I guess its because I didn't setup domain as being company-site.local or something.

Any ideas how this can be sorted - can I do something with DNS ?

Thanks


Posted

Yes - you need static entries in the forward (and possibly reverse) zones for company-site.com on the SBS server. What happens when you give your internal domain a public name is that AD clients then assume that all DNS queries against that TLD are local. If the servers are NOT local, the lookup will fail until you add a static entry for every host that is not on the SBS network, but has it's TLD as company-site.com.

Posted

Open the DNS Management console (in Administrative Tools)

Expand Forward Lookup Zones

Right click the company-site.com

Select New Host (A)

Name: mail

IP: [the hosting companies]

Put a check in Create Associated pointer (PRT) record (this will auto create the reverse lookup record for you)

Repete for Name: www

This will let the DNS server respond with the hosting company's IP for mail.company-site.com & www.company-site.com requests

  • 2 weeks later...
Posted

Further to the above issue.....

When a user from the office where the server is e-mails a user in another country that also use the e-mail (pop3 boxes) it gets returned.

I guess its because I have called the server the same as the domain name. When I added the DNS lookups (above) they are able to access their website fine.

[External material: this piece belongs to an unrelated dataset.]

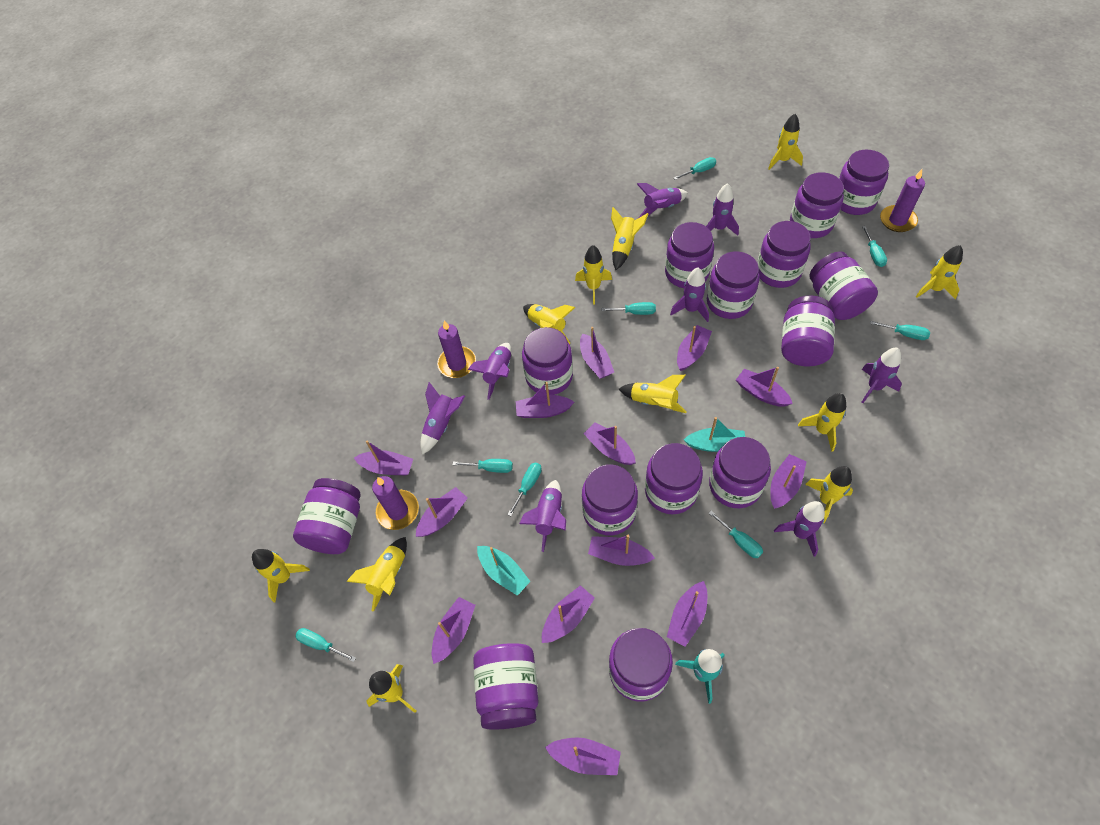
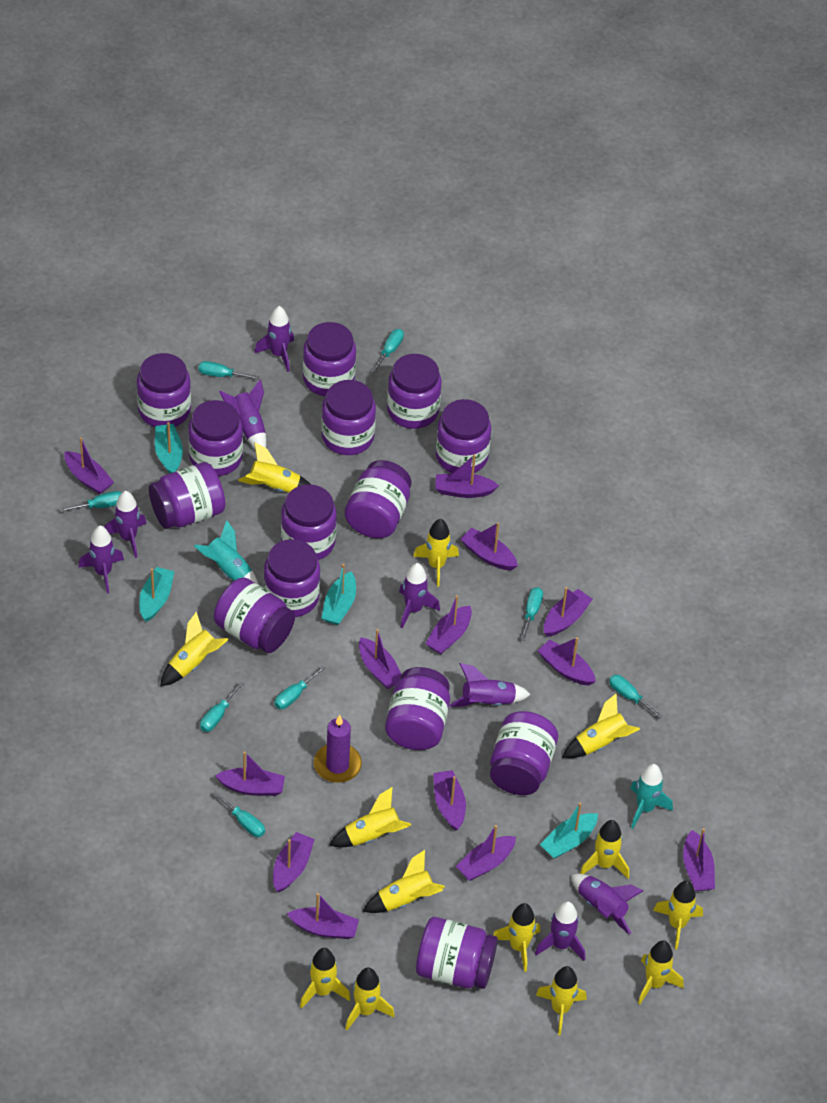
purple candle: 3 -> 1
turquoise boat: 2 -> 4
turquoise rocket: 1 -> 2
yellow rocket: 11 -> 13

Is there an easy solution to make sure that the e-mails leave the server to the other users?

Thanks!

Posted

More Detail...

Say company is abc.com - Their website and e-mails are www.abc.com and whatever@abc.com

I called their server abc.com (not knowing what I know now!)

In the office is say: ben@abc.com bob@abc.com and amy@abc.com - These people can send e-mails to each other fine and to anyone else outside of the company.

In another office (abroad) there is say jim@abc.com, tom@abc.com. People from the above office CAN'T send messages to these people. But these can send to the above office.

I think its because they are going from the first office to the SBS2003 which is rejecting them as they are not a user on that server. What I need them to do is to always go outside of the server to the ISP to be delivered to the 2nd offices PCs using the POP accounts they have on their Outlook.

Make sence?!

Thanks!

Posted
With the e-mail they way they wanted it setup was to create an exchange mailbox and then create a POP3 account storing the messages in the exchange box.

Okay ... I missed this part of your first post. Connecting Outlook to Exchange and a POP3 account is not a supported configuration. Once Outlook is told to connect to an Exchange server, that's all it gona do. Even if you set the POP3 account as the User Account default in ADU&C and Outlook it's gona act flakey.

You need to be using a POP Connector to check the pop accounts, and there is an option to have Exchange relay through an external SMTP server in the same documentation. I don't recall the details (it's been a while) but do some digging on MS's site for SBS POP Connector and you'll find what you need.